- **Dataset records**:
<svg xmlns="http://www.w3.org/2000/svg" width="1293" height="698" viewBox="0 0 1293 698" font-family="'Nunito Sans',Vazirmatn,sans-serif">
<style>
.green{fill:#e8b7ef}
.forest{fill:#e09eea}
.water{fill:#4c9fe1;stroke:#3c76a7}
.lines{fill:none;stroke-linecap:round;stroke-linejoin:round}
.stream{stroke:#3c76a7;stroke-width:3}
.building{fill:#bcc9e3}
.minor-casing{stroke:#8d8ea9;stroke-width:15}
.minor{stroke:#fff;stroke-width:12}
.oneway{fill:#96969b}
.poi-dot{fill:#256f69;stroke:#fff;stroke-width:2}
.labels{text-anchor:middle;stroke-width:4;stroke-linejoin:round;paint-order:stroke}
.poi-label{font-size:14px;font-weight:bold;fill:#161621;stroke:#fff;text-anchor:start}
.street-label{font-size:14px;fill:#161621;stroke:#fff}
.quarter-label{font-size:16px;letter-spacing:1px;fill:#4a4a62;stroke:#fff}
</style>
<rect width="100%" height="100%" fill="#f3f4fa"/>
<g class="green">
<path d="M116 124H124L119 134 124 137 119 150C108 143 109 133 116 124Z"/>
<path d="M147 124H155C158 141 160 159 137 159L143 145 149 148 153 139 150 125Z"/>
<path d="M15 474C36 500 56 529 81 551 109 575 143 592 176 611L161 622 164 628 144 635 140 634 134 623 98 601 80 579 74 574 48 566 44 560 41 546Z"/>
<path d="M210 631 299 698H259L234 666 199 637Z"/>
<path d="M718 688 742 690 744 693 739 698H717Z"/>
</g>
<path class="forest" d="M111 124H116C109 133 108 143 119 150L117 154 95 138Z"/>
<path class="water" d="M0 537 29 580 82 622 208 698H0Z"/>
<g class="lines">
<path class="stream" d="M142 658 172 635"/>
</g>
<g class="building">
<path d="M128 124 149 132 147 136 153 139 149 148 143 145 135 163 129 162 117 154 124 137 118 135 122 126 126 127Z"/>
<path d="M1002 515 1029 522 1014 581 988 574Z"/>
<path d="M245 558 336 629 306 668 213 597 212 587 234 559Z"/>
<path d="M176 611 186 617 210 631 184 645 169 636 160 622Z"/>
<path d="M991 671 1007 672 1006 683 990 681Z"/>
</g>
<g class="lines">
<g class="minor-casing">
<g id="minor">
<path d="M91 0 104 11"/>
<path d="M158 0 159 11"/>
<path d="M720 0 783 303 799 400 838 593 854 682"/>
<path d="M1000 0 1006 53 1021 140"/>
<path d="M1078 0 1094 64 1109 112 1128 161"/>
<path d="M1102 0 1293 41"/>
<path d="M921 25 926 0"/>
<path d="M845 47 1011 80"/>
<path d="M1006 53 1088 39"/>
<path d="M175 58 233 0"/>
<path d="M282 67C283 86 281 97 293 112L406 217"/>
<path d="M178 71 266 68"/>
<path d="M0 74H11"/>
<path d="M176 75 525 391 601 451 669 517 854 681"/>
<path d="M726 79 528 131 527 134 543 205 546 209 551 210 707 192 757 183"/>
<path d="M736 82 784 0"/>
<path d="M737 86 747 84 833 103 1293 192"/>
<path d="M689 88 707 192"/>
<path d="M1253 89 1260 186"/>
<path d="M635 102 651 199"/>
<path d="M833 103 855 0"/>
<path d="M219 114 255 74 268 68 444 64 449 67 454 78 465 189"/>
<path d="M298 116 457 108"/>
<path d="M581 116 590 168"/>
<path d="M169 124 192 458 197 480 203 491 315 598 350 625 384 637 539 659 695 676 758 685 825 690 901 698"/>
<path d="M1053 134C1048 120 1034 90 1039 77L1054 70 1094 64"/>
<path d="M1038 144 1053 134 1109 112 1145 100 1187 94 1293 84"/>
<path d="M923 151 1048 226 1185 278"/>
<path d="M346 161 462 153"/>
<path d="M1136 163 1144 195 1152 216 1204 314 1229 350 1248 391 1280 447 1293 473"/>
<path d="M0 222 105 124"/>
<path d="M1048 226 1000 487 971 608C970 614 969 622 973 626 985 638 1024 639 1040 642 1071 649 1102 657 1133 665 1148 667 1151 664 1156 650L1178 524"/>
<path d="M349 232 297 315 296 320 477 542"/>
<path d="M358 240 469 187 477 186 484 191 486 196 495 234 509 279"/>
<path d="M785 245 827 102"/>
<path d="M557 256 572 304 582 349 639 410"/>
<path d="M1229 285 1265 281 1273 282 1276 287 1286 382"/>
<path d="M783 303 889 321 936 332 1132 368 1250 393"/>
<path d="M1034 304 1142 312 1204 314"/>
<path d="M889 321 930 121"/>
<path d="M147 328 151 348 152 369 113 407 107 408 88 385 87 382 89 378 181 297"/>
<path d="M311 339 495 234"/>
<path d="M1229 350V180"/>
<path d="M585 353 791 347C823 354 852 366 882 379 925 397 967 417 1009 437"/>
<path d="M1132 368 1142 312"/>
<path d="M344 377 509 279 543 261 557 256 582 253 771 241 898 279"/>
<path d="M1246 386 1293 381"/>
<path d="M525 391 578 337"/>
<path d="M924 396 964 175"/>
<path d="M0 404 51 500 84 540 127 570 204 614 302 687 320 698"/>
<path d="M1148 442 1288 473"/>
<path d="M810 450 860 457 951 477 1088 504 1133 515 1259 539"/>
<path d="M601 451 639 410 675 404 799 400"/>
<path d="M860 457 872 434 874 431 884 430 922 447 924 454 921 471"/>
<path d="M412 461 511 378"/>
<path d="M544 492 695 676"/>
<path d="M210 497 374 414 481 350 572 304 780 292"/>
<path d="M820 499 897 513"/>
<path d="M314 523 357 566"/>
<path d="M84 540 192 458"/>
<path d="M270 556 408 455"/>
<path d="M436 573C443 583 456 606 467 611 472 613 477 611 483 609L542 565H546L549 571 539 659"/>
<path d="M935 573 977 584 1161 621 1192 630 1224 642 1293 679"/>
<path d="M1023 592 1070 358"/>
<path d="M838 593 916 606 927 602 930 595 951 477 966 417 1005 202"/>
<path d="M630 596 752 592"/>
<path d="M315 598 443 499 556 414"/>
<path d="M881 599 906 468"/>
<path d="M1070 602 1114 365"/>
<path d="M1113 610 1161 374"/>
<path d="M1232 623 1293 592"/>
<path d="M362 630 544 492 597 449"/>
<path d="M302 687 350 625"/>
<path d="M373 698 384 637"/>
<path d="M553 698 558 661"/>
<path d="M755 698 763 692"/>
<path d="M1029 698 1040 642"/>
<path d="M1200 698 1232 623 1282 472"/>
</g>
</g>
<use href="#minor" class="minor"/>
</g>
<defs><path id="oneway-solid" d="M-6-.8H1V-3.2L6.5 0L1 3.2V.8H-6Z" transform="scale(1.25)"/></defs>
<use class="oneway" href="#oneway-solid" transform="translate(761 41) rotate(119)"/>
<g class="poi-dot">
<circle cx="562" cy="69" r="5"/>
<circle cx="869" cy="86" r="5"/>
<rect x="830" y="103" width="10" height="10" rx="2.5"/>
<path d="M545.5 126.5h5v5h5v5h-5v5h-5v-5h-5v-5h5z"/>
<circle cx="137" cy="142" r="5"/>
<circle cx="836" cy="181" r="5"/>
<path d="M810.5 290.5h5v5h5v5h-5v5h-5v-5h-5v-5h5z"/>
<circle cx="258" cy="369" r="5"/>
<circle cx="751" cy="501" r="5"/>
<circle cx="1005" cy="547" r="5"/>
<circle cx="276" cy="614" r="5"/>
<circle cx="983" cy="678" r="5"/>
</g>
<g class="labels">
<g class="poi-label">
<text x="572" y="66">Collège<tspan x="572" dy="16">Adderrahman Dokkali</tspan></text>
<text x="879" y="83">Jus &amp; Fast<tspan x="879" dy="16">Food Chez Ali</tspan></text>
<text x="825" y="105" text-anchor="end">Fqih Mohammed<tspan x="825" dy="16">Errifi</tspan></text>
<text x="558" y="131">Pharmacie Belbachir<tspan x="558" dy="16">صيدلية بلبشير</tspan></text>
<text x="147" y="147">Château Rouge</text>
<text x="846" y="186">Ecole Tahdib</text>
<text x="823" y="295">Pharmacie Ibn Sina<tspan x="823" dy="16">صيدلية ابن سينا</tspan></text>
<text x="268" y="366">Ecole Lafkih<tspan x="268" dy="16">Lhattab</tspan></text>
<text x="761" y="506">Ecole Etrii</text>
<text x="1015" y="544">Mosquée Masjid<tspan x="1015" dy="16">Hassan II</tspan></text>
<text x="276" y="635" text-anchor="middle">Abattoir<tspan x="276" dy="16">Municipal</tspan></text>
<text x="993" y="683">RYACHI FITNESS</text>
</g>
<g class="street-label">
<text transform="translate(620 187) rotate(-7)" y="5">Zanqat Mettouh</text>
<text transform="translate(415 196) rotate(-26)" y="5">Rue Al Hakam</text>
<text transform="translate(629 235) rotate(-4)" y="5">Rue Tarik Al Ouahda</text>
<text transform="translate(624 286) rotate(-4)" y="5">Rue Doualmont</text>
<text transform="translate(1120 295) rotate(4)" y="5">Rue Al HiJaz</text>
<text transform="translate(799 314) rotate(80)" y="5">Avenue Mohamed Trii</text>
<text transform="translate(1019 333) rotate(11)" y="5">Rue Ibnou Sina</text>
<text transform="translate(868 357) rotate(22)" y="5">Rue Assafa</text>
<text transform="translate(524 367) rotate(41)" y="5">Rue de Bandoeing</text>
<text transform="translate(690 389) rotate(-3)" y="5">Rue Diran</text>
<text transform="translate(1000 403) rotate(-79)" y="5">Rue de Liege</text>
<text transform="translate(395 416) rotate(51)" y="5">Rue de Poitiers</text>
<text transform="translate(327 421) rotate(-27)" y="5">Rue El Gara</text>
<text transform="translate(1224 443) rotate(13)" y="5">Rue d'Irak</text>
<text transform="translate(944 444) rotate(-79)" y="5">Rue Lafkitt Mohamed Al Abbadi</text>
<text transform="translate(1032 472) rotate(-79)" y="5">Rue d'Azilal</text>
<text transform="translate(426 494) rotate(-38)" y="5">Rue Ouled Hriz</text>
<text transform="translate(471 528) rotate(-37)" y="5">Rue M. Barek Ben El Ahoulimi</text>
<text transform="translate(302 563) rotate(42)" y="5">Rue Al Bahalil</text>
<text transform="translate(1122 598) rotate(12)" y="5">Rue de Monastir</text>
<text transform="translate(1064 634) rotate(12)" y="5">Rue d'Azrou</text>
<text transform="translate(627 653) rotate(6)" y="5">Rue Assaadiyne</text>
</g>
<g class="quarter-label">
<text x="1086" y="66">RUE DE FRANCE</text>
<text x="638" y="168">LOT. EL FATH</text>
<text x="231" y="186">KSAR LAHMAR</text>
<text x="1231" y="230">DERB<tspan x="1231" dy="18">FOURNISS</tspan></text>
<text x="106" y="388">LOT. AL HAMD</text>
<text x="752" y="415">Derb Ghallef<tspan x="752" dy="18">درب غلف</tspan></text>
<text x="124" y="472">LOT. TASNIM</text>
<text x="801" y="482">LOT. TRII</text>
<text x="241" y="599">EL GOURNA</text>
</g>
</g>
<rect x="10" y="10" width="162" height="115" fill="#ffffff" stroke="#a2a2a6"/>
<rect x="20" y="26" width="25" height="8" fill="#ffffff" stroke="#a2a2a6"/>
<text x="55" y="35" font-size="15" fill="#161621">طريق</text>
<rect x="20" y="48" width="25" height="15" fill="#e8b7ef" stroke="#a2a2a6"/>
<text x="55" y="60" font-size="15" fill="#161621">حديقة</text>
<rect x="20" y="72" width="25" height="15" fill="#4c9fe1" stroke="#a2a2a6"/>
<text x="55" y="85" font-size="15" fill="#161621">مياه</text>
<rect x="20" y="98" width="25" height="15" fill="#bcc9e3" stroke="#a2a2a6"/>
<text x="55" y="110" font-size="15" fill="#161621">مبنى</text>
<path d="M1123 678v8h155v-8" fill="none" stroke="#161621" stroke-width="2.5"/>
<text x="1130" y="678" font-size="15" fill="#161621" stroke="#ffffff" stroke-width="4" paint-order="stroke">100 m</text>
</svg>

- **Work to be completed**: Search the data and copy each line containing "round".

- **The answer**:
.lines{fill:none;stroke-linecap:round;stroke-linejoin:round}
.labels{text-anchor:middle;stroke-width:4;stroke-linejoin:round;paint-order:stroke}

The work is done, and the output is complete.